Since then, there’s been a positive momentum in Gardiner. By the end of 2020, new businesses were steadily opening. Lindley is most excited about the preservation work being done on 19th-century Johnson Hall, Maine’s oldest opera house. The 400-seat theater is currently 75% funded, and Lindley hopes the theater will bring nationally known acts and more people into downtown Gardiner. “In five years, we could really have a strong retail and social scene with a bustling nightlife,” she says.
Bath
No one understands the incremental process of revitalization better than the city of Bath, which began its planning 20 years ago. Amanda McDaniel, director at Main Street Bath, says the city wants to honor its shipbuilding heritage as well as encourage travelers to pull off Route 1 to experience its quintessential New England downtown along the Kennebec River. The organization has been instrumental in creating, hosting and promoting events that draw people downtown, including the ever-popular Bath Heritage Days, their Old- Fashioned Christmas and the Summer Concert Series. While all these events drive traffic to the downtown, McDaniel believes that a city best known for its shipbuilding needs something special to make it a popular destination. “The view of Bath Iron Works is visually stunning but unfortunately, tourists cannot visit there,” she says. “We’re working to create a space where it’s possible.”

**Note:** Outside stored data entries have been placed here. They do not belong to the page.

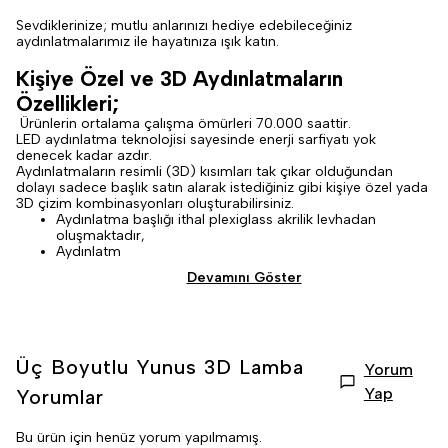
Sevdiklerinize; mutlu anlarınızı hediye edebileceğiniz
aydınlatmalarımız ile hayatınıza ışık katın.
Kişiye Özel ve 3D Aydınlatmaların
Özellikleri;
Ürünlerin ortalama çalışma ömürleri 70.000 saattir.
LED aydınlatma teknolojisi sayesinde enerji sarfiyatı yok
denecek kadar azdır.
Aydınlatmaların resimli (3D) kısımları tak çıkar olduğundan
dolayı sadece başlık satın alarak istediğiniz gibi kişiye özel yada
3D çizim kombinasyonları oluşturabilirsiniz.
Aydınlatma başlığı ithal plexiglass akrilik levhadan
oluşmaktadır,
Aydınlatm
Devamını Göster
Üç Boyutlu Yunus 3D Lamba
Yorum
Yap
Yorumlar
Bu ürün için henüz yorum yapılmamış.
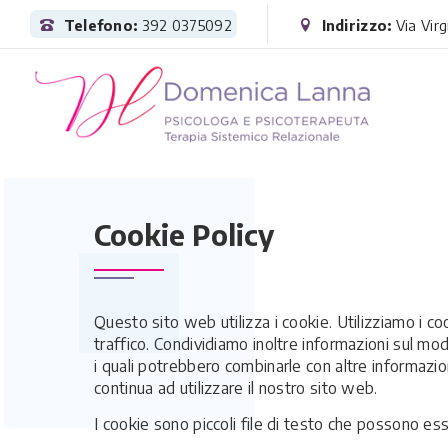
Telefono:
392 0375092
Indirizzo:
Via Virg
HOME
COOKIE POLICY
Cookie Policy
Questo sito web utilizza i cookie. Utilizziamo i co
traffico. Condividiamo inoltre informazioni sul modo
i quali potrebbero combinarle con altre informazion
continua ad utilizzare il nostro sito web.
I cookie sono piccoli file di testo che possono esse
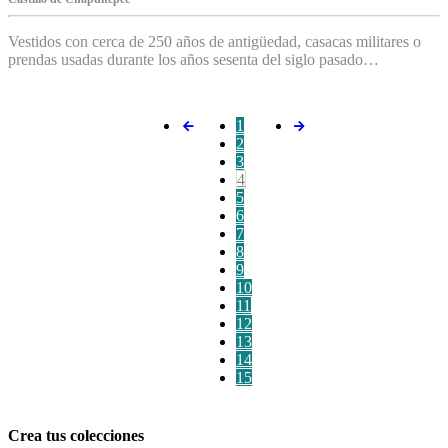
Vestidos con cerca de 250 años de antigüedad, casacas militares o
prendas usadas durante los años sesenta del siglo pasado…
1
2
3
4
5
6
7
8
9
10
11
12
13
14
15
Crea tus colecciones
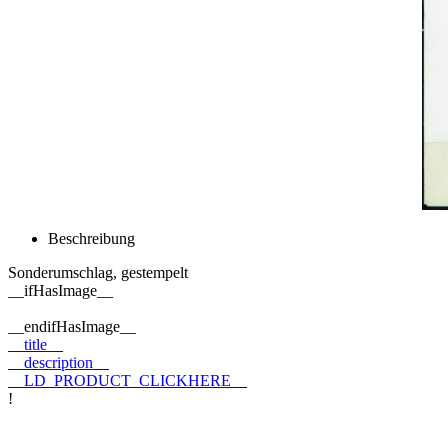
Beschreibung
Sonderumschlag, gestempelt
__ifHasImage__
__endifHasImage__
__title__
__description__
__LD_PRODUCT_CLICKHERE__
!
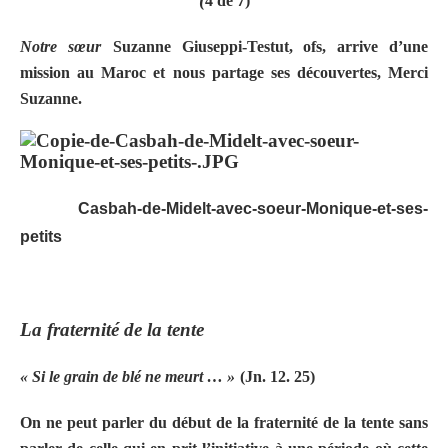
4 de 7)
Notre sœur
Suzanne Giuseppi-Testut, ofs, arrive d’une
mission au Maroc et nous partage ses découvertes, Merci
Suzanne.
Casbah-de-Midelt-avec-soeur-Monique-et-ses-
petits
La fraternité de la tente
« Si le grain de blé ne meurt … »
(Jn. 12. 25)
On ne peut parler du début de la fraternité de la tente sans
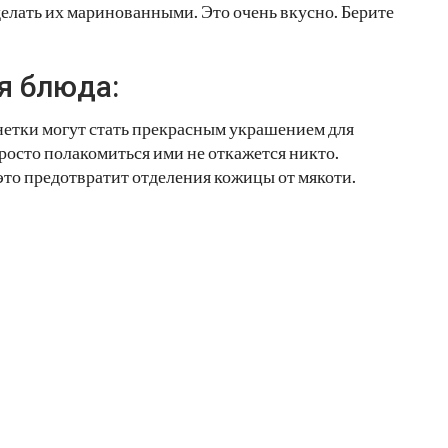
делать их маринованными. Это очень вкусно. Берите
я блюда:
етки могут стать прекрасным украшением для
росто полакомиться ими не откажется никто.
это предотвратит отделения кожицы от мякоти.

That space is an all-volunteer recreation of the Virginia—the first English ship to be built in the Americas in 1607. The hope is that someday soon the 51-foot ship will become a floating classroom for kids and adults to enjoy. Most significantly, it will be designed to meet Coast Guard standards for small passenger vessels, so it can sail along the Kennebec.
In addition to this main attraction, Bath also has a vibrant social media campaign called #fortheloveofbath, showcasing all the natural beauty, history and delicious local provisions the city has to offer. McDaniel says Main Street Bath began the campaign during the pandemic to showcase the community’s love and support for the downtown. It drew people out of their houses to walk downtown and feel a sense of community pride, which was so important during the challenge of the pandemic, and it continues to thrive on social media.
Going forward, McDaniel is grateful that outdoor events can return to Bath this summer, including free concerts organized by the Chocolate Church Arts Center at Waterfront and Library Parks.
This optimistic spirit during challenge is something Bath, Gardiner and Biddeford share.
Ball is confident that these towns—and their main streets— will continue to grow and thrive. “I’m so proud of these resilient communities,” she says. “The outpouring of support from residents is truly extraordinary.